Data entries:
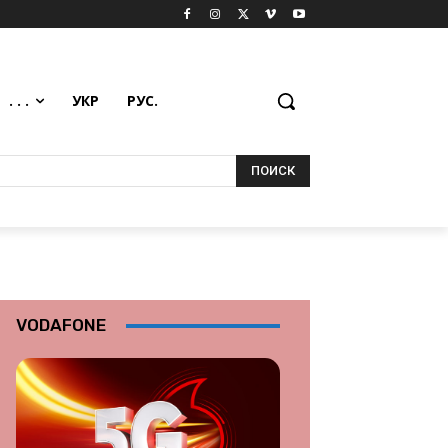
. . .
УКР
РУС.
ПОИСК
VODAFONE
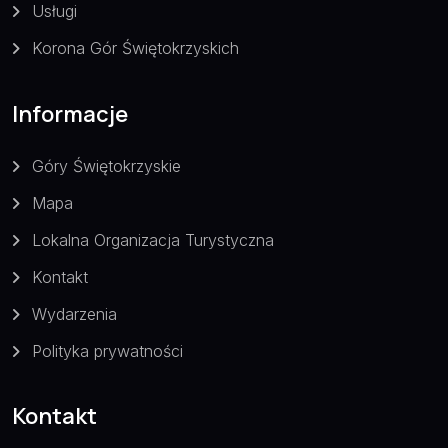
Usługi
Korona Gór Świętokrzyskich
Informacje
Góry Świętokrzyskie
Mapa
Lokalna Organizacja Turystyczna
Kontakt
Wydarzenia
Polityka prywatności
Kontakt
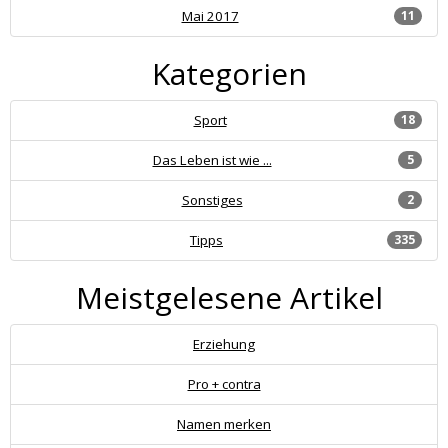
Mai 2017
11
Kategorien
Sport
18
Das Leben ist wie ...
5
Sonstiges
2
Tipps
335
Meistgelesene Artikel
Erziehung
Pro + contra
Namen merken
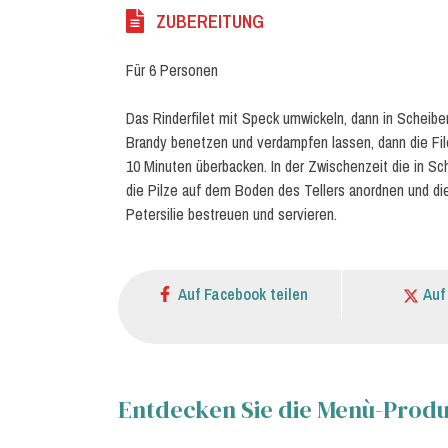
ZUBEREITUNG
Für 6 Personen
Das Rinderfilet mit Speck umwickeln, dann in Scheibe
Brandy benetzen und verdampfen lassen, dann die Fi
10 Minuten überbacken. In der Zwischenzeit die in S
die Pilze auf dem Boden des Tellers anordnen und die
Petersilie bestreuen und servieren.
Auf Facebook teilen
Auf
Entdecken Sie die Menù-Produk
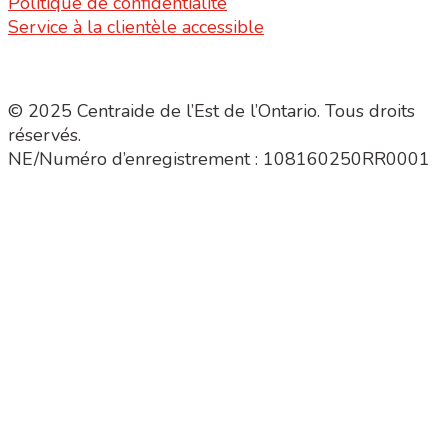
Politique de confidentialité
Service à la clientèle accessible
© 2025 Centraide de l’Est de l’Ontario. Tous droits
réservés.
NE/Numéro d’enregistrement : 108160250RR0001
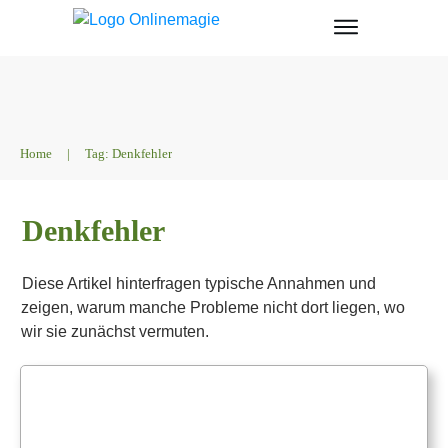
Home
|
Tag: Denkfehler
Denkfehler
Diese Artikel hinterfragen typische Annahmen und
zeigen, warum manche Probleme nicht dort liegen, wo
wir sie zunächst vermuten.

...

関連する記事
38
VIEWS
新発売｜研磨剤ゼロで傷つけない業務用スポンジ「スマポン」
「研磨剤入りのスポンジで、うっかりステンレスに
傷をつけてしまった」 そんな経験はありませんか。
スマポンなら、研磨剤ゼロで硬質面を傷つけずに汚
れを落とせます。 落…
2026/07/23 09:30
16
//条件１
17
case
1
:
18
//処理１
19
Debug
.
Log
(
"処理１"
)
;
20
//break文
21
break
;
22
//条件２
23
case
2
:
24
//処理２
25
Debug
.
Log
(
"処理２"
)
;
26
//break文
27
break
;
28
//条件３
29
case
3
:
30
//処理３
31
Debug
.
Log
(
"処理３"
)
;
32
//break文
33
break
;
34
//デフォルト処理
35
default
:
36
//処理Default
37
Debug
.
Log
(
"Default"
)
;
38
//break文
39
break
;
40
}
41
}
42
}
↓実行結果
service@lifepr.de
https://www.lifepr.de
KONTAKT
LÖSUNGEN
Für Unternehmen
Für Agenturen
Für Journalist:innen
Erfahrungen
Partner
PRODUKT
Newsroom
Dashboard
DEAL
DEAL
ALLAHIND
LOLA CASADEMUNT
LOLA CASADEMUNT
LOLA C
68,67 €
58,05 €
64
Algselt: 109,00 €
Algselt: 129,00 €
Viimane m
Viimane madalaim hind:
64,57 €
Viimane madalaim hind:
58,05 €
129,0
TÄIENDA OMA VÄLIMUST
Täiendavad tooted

...

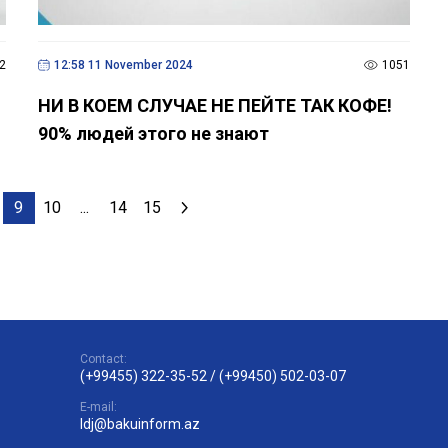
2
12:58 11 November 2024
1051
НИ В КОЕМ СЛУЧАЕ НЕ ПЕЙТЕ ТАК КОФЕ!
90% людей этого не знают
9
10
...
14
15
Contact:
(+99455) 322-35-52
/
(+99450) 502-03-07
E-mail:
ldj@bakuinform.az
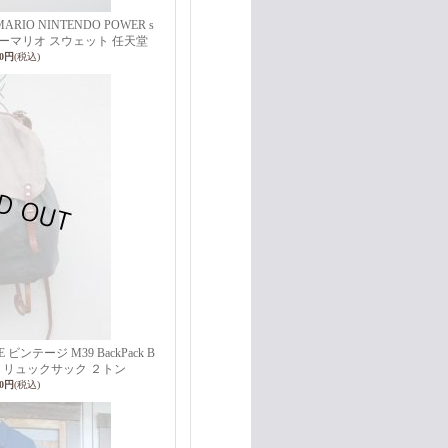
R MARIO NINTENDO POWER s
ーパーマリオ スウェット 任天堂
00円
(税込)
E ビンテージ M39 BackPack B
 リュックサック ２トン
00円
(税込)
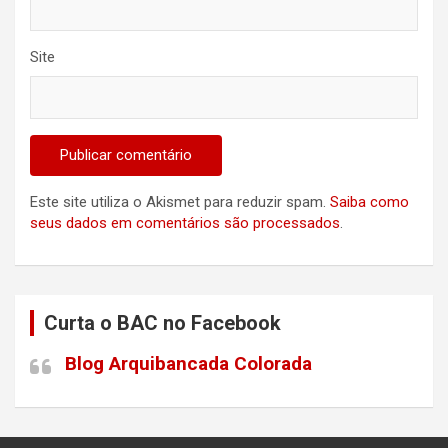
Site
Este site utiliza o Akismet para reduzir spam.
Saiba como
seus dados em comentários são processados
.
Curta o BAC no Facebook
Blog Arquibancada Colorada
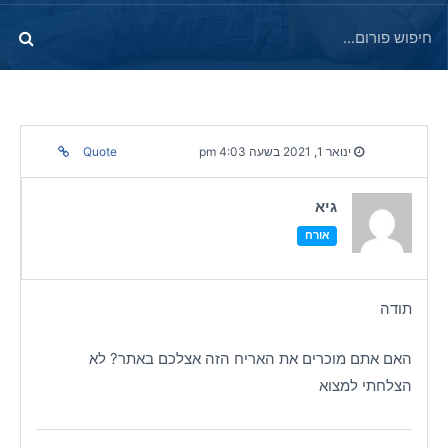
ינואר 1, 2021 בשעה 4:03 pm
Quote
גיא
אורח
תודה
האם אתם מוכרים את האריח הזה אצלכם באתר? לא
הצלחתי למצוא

Exercise objective:
Gather every line from the listing above that contains the string "dann". Case counts, so match capitalization precisely.

Completed exercise:
Das Rinderfilet mit Speck umwickeln, dann in Scheibe
Brandy benetzen und verdampfen lassen, dann die Fi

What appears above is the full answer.